Sanicro® 23 is a super austenitic stainless steel with excellent corrosion resistance, for service in sea-water applications and in highly corrosive environments.
The grade is characterized by:
- Excellent resistance to pitting and crevice corrosion
- Excellent resistance to stress corrosion cracking (SCC)
- High resistance to general corrosion in acid environments
- High resistance to general corrosion in caustic environments
- High resistance to erosion corrosion
- Very high mechanical strength
- Good weldability using nickel alloy consumables
Standards
- UNS: S31266
- EN Number: 1.4659
- EN Name: X1 CrNiMoCuNW 24-22-6
Product standards
- Seamless tube and pipe: ASTM A213, A312
- Forgings and fittings: ASTM A182, A403
- Plate, sheet and strip: ASTM A240, A480
Approvals
Approved by the American Society of Mechanical Engineers (ASME) for use in accordance with ASME Boiler and Pressure Vessel Code, section VIII, division I and II.

• STATED TASK A: Can you recast the records below as a Markdown table with the columns Row and Entry, starting at the first line of the records and ending at the line that contains "family: Ranunculaceae", leaving out blank lines? Put a row number under Row and the line under Entry, and cover only that span.

• DATA ROWS:
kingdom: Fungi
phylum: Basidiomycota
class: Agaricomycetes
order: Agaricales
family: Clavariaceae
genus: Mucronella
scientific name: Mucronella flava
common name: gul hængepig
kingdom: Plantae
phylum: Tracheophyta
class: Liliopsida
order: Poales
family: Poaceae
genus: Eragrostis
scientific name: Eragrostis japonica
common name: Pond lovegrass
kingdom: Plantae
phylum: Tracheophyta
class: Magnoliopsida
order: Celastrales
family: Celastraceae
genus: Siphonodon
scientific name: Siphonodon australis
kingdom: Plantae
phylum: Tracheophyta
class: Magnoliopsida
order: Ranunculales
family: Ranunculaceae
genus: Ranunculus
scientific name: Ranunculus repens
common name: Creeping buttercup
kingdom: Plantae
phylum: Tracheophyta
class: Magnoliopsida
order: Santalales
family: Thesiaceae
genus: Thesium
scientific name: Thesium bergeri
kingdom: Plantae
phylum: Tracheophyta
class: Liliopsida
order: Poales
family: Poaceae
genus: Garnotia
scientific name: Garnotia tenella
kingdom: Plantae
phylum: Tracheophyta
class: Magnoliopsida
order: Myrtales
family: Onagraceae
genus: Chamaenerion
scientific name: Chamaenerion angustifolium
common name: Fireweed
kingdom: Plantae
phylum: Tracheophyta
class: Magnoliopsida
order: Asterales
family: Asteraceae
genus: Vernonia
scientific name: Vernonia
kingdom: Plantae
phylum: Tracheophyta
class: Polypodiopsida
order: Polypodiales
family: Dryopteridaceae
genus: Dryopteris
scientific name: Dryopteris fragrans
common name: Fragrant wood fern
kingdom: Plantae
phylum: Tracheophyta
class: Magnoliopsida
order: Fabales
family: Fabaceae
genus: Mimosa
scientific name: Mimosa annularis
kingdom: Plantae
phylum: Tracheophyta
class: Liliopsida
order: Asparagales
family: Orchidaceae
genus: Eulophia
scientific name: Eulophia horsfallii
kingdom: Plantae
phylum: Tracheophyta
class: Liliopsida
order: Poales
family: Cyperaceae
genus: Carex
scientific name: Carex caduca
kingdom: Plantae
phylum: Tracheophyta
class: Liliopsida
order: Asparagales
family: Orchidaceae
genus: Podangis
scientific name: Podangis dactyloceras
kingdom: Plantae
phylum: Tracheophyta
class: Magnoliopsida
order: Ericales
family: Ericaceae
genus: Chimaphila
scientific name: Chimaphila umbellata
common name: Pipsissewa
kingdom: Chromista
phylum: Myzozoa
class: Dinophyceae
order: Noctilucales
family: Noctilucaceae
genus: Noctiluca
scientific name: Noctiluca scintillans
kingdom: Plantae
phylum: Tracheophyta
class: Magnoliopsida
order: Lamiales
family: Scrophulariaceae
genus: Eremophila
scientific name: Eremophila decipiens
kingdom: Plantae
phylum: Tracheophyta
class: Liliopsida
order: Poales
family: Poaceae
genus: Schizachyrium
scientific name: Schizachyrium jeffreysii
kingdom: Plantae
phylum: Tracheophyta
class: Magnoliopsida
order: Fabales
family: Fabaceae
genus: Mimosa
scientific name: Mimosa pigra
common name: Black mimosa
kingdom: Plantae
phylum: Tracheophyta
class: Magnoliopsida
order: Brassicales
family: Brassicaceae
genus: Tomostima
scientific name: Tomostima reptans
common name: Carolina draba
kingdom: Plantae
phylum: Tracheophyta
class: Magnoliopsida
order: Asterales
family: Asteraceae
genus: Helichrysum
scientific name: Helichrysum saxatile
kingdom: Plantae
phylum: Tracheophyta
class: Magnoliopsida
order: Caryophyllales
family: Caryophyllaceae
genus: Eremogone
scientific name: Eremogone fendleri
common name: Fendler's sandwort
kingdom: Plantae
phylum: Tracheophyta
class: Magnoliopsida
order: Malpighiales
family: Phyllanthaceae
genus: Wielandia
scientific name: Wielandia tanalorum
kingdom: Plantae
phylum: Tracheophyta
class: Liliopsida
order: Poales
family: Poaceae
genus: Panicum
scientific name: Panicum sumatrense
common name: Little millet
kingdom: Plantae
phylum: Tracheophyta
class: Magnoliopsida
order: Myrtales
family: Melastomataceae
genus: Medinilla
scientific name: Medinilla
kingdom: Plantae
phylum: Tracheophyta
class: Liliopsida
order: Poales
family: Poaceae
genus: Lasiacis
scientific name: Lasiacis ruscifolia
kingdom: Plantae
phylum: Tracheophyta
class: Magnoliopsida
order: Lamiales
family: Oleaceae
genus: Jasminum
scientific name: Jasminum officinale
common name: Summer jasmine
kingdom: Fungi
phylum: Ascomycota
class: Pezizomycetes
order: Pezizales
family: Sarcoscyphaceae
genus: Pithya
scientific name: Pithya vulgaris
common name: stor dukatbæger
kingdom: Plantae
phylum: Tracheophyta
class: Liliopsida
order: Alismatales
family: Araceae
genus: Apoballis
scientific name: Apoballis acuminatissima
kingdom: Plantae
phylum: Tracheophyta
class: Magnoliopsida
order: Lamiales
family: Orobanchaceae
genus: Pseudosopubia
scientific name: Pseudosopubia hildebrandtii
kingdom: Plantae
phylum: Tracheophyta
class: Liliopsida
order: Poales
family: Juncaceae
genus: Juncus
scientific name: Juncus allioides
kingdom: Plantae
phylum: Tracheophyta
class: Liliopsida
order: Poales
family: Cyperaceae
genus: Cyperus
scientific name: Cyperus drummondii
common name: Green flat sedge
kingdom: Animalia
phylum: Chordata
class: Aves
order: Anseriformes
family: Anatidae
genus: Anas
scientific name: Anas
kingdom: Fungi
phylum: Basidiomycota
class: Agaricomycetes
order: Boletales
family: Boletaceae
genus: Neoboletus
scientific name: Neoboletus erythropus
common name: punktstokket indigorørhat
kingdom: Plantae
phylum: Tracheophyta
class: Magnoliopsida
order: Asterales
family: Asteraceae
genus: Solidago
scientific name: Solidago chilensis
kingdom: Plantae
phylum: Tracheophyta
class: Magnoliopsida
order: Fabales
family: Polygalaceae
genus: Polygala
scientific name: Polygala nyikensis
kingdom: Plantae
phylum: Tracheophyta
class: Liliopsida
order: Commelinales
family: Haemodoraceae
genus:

• STATED TASK B: Can you copy the Sanicro® 23 steel description above in full, word for word?

• FULL SOLUTION A:
| Row | Entry |
|---|---|
| 1 | kingdom: Fungi |
| 2 | phylum: Basidiomycota |
| 3 | class: Agaricomycetes |
| 4 | order: Agaricales |
| 5 | family: Clavariaceae |
| 6 | genus: Mucronella |
| 7 | scientific name: Mucronella flava |
| 8 | common name: gul hængepig |
| 9 | kingdom: Plantae |
| 10 | phylum: Tracheophyta |
| 11 | class: Liliopsida |
| 12 | order: Poales |
| 13 | family: Poaceae |
| 14 | genus: Eragrostis |
| 15 | scientific name: Eragrostis japonica |
| 16 | common name: Pond lovegrass |
| 17 | kingdom: Plantae |
| 18 | phylum: Tracheophyta |
| 19 | class: Magnoliopsida |
| 20 | order: Celastrales |
| 21 | family: Celastraceae |
| 22 | genus: Siphonodon |
| 23 | scientific name: Siphonodon australis |
| 24 | kingdom: Plantae |
| 25 | phylum: Tracheophyta |
| 26 | class: Magnoliopsida |
| 27 | order: Ranunculales |
| 28 | family: Ranunculaceae |

• FULL SOLUTION B:
Sanicro® 23 is a super austenitic stainless steel with excellent corrosion resistance, for service in sea-water applications and in highly corrosive environments.
The grade is characterized by:
- Excellent resistance to pitting and crevice corrosion
- Excellent resistance to stress corrosion cracking (SCC)
- High resistance to general corrosion in acid environments
- High resistance to general corrosion in caustic environments
- High resistance to erosion corrosion
- Very high mechanical strength
- Good weldability using nickel alloy consumables
Standards
- UNS: S31266
- EN Number: 1.4659
- EN Name: X1 CrNiMoCuNW 24-22-6
Product standards
- Seamless tube and pipe: ASTM A213, A312
- Forgings and fittings: ASTM A182, A403
- Plate, sheet and strip: ASTM A240, A480
Approvals
Approved by the American Society of Mechanical Engineers (ASME) for use in accordance with ASME Boiler and Pressure Vessel Code, section VIII, division I and II.